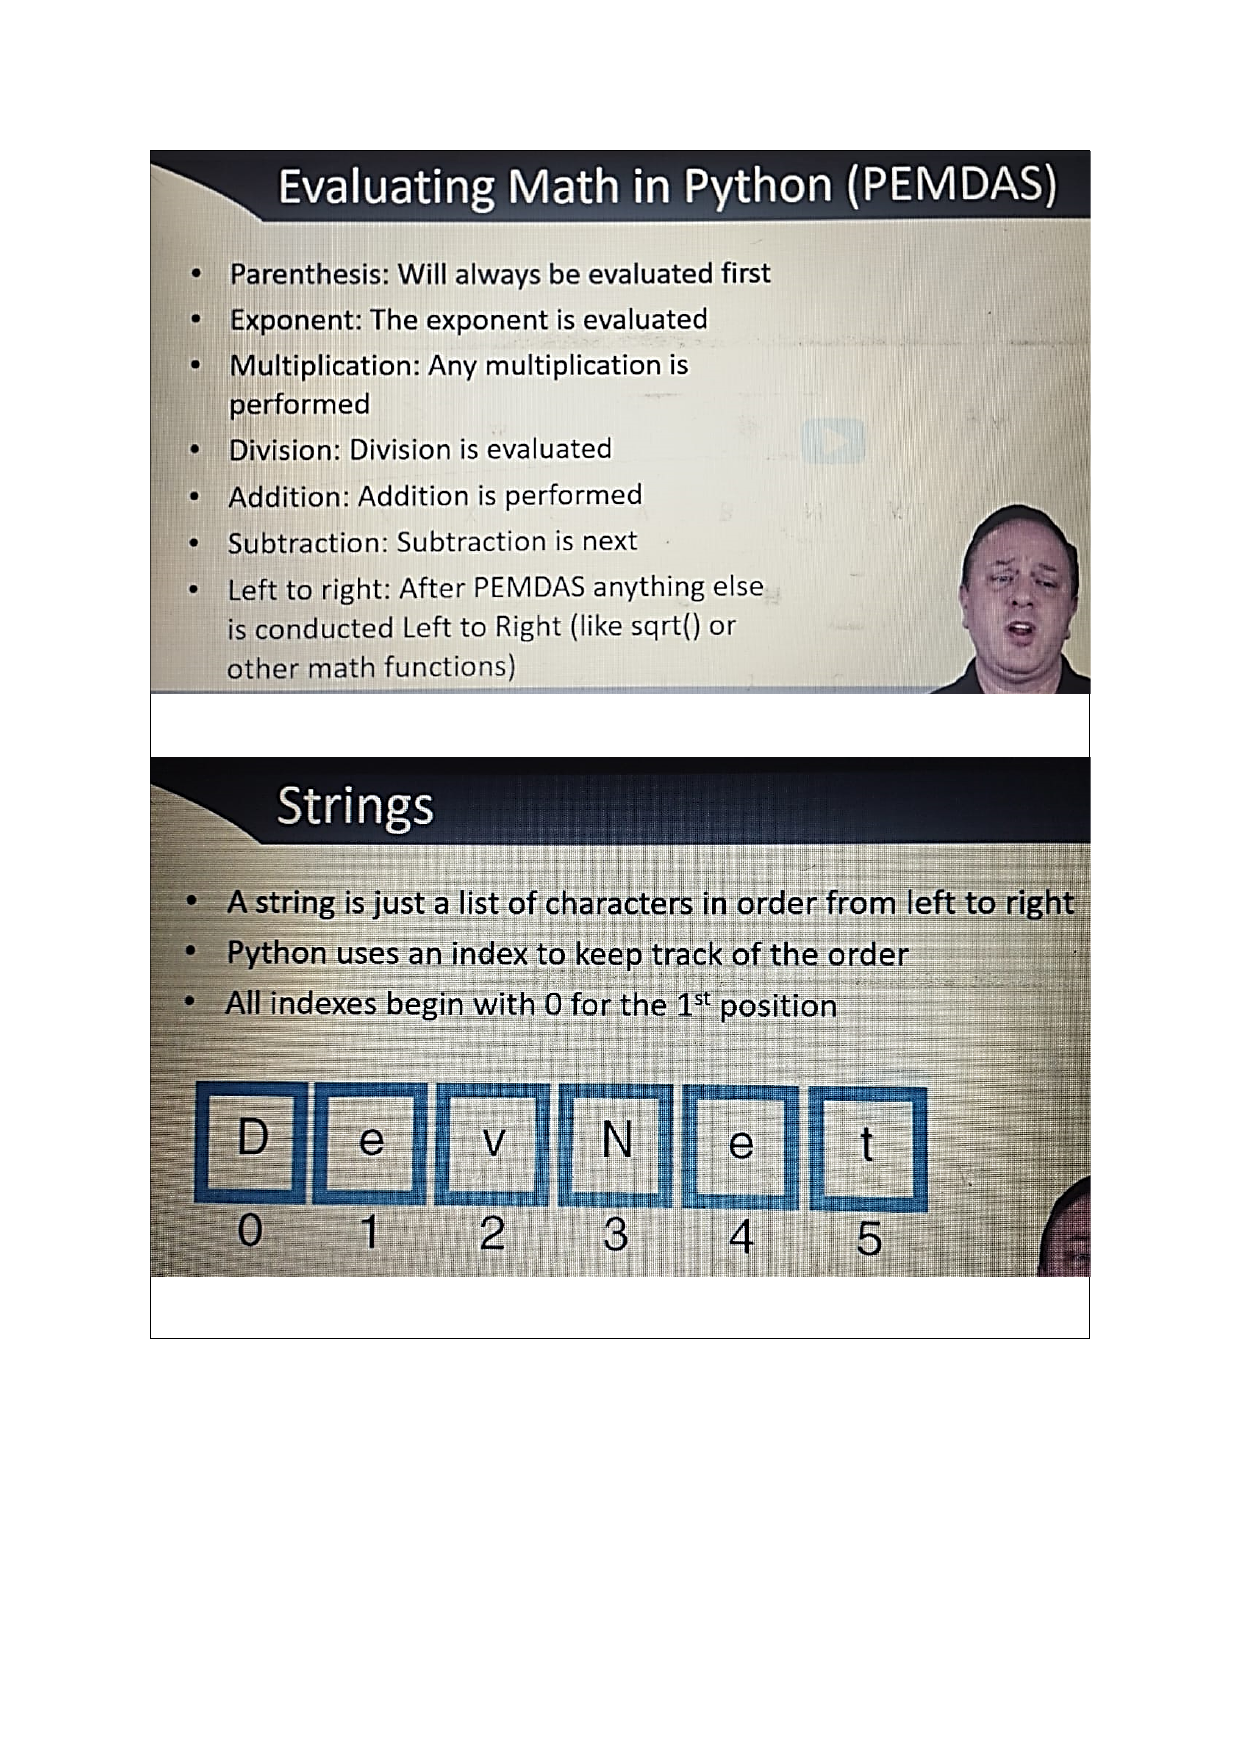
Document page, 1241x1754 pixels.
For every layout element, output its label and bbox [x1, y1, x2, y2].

picture [150, 151, 1091, 694]
table_cell [151, 694, 1089, 757]
picture [150, 757, 1091, 1277]
table_cell [151, 1277, 1089, 1338]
■ ■ ■ ■ ■ ■ ■
Task statement:
From the line with "For every layout" through the final line of the records, return each line exactly. Leave out the rest.

Worked solution:
For every layout element, output its label and bbox [x1, y1, x2, y2].

picture [150, 151, 1091, 694]
table_cell [151, 694, 1089, 757]
picture [150, 757, 1091, 1277]
table_cell [151, 1277, 1089, 1338]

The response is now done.